And a heroic member of the proletarian firefighter squad, or so I've heard.


----------



## JACE (Jul 18, 2014)

violadude said:


> And a heroic member of the proletarian firefighter squad, or so I've heard.


That's true. Here he is in firefighter regalia on the cover of _Time_ magazine when the siege of Leningrad was worldwide news.


----------



## Chronochromie (May 17, 2014)

trazom said:


> He was also very interested in the books of James Fenimore Cooper, whose works I personally find a bit dry. Maybe they're better in translation?


And also Walter Scott.


----------



## science (Oct 14, 2010)

Tan Dun's Earth Concerto exists, and also is not the work I was thinking of earlier.


----------



## Cosmos (Jun 28, 2013)

Minerals? Huh, I don't know of any composers who had interest in geology [thanks to those who posted some examples. Learn something new every day]

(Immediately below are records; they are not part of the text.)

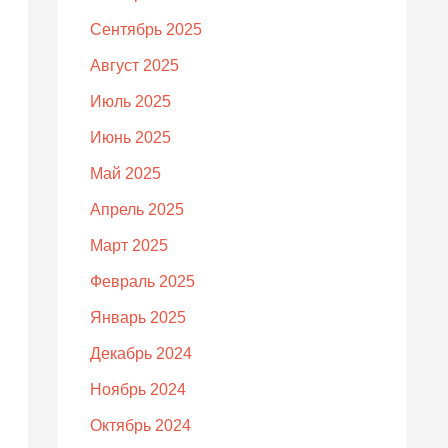
Сентябрь 2025
Август 2025
Июль 2025
Июнь 2025
Май 2025
Апрель 2025
Март 2025
Февраль 2025
Январь 2025
Декабрь 2024
Ноябрь 2024
Октябрь 2024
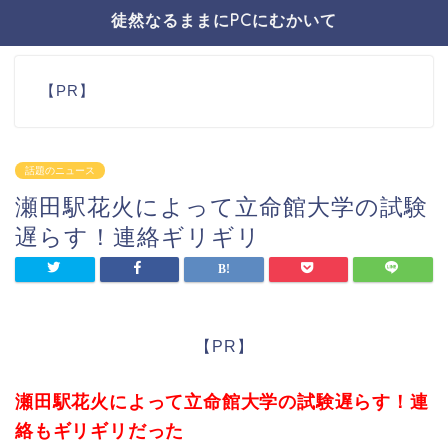
徒然なるままにPCにむかいて
【PR】
話題のニュース
瀬田駅花火によって立命館大学の試験
遅らす！連絡ギリギリ
【PR】
瀬田駅花火によって立命館大学の試験遅らす！連
絡もギリギリだった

As for passions, Prokofiev was an avid chess player


----------



## Orfeo (Nov 14, 2013)

*Hugo Alfven*,* William Alwyn, *& *Mikalojus Čiurlionis* loved to paint, and they were very good at it.
*Myaskovsky* loved collecting (hunting for) mushrooms.
*Bax* loved to write esp. poetry (in his early years anyway).
*Glazunov* was hugely interested in philology (the study of language in written historical sources).
*Tchaikovsky* loved to travel.
*Mieczysław Karłowicz* was an avid mountain climber (and loved photography).
*Ernest Chausson* loved books, and was extremely well read.


----------



## trazom (Apr 13, 2009)

Since I guess the topic's strayed from composers' interests in geology and mineralogy to general interests, I thought I should mention Mozart who was very interested in billiards(an important distinction from pool, when talking about Mozart, is that billiards involves angles), anagrams, mimicry in people's facial expressions, language, dialect, and of course musical style. That's where part of his musical education came from: traveling and learning by attempting the style of other composers. He liked puzzles, and arithmetic--in many autographs of Mozart's scores he fills in the margins with numbers doing basic calculations and occasional algebraic formulas. I know one of his operas, The Abduction from the Seraglio, has a symmetric numerical organization. Finally, shapes and patterns: he'd sometimes amuse himself by seeing what geometric shapes he could make by folding his napkin in various ways.


----------



## ahammel (Oct 10, 2012)

dholling said:


> *Hugo Alfven*,* William Alwyn, *& *Mikalojus Čiurlionis* loved to paint, and they were very good at it.


Schoenberg as well.


----------



## science (Oct 14, 2010)

some guy said:


> I have the same unclear recollection.
> 
> No recuerdo. Pero, quiero saber.
> 
> Someone help out a couple of halting memories, please.


Maybe it was David Tudor. Or if not, maybe my suggesting it might've been will help us get to the answer.


----------



## hpowders (Dec 23, 2013)

Charles Ives' Concord Piano Sonata is a kaleidoscopic orgy of sound, so perhaps he was influenced by colorful light patterns.


----------